Sautéed Sweet Potato Hash with Bell Peppers and Eggs
A colorful skillet hash combining diced sweet potatoes, vibrant bell peppers, and perfectly cooked eggs for a nourishing Whole30 breakfast. This american-inspired breakfast (whole30) ready in about 35 minutes combines medium, diced red bell pepper, medium, diced yellow bell pepper, olive oil into a breakfast that fuels the morning without the midday crash — make-ahead-friendly and balanced enough to anchor the first meal of the day. Each serving lands at about 350 calories and feeds 2, so it sits comfortably in a weekly breakfast rotation alongside fruit, yogurt, or coffee. Tap "Plan a meal with the AI" below to drop this recipe into your week and send the ingredients straight to Instacart. Nutrition values are approximate, calculated from USDA FoodData Central (fdc.nal.usda.gov) — verify against ingredient labels for any health-driven dietary plan.
Ingredients
- 2 medium, peeled and diced into 1/2-inch cubes sweet potatoes
- 1 medium, diced red bell pepper
- 1 medium, diced yellow bell pepper
- 3 tbsp olive oil
- 2, minced garlic cloves
- 1 tsp salt
- 1/2 tsp black pepper
- 4 large eggs
- 2 tbsp, chopped fresh parsley
Instructions
- Step 1: Heat 3 tbsp olive oil in a large skillet over medium heat.

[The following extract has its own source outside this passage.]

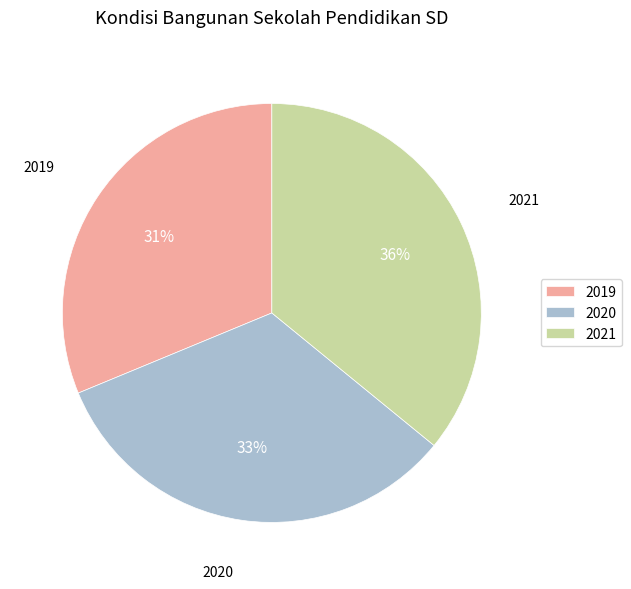

How many segments does this pie chart have?

3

Add 2 minced garlic cloves and sauté for 30 seconds until fragrant.
- Step 2: Add 2 medium diced sweet potatoes to the skillet, cooking for 10 minutes while stirring occasionally until edges begin to crisp and potatoes become tender.
- Step 3: Stir in 1 diced red bell pepper and 1 diced yellow bell pepper, cooking for an additional 5 minutes until peppers soften.
- Step 4: Season the hash with 1 tsp salt and 1/2 tsp black pepper, stirring well to combine.
- Step 5: Create 4 small wells in the hash and crack 4 large eggs into each well. Cover the skillet with a lid and cook for 5-7 minutes over low heat until egg whites are set but yolks remain runny.
- Step 6: Garnish with 2 tbsp chopped fresh parsley before serving.
Equipment for this recipe
Top-rated tools to make this recipe successfully.
Frequently asked questions
How long does Sautéed Sweet Potato Hash with Bell Peppers and Eggs take to make?
Total time is about 35 minutes (10 min prep + 25 min cook). Most home cooks find this fits comfortably into a busy morning; prep components the night before to save active time.
How do I store leftover Sautéed Sweet Potato Hash with Bell Peppers and Eggs?
Cool to room temperature within 2 hours, then store in an airtight container in the fridge for up to 4 days. Reheat in the microwave or oven; egg- or grain-based items may need a splash of milk or water to refresh texture. Cold-served items (overnight oats, smoothies) keep 2–3 days in the fridge.
Can I substitute ingredients in Sautéed Sweet Potato Hash with Bell Peppers and Eggs?
Yes — most ingredients in this recipe have flexible swaps. For oil, use any neutral high-smoke-point oil (avocado, grapeseed, refined coconut). For aromatics, dried herbs at ⅓ the volume of fresh work in a pinch. The full ingredient list is shoppable on Instacart so you can see substitutes in real time.
How do I scale Sautéed Sweet Potato Hash with Bell Peppers and Eggs for a different number of people?
The recipe is written for 2 servings. Multiply each ingredient by (your serving target / 2). Cook time stays roughly the same up to 2x; for 3-4x batches, switch from a skillet to a sheet pan or stockpot so the food isn't crowded — overcrowding steams instead of browns.
Is Sautéed Sweet Potato Hash with Bell Peppers and Eggs whole30?
Yes — this recipe is tagged whole30 based on its ingredient list. Always cross-check labels for packaged ingredients (sauces, broths, condiments) since formulations vary by brand.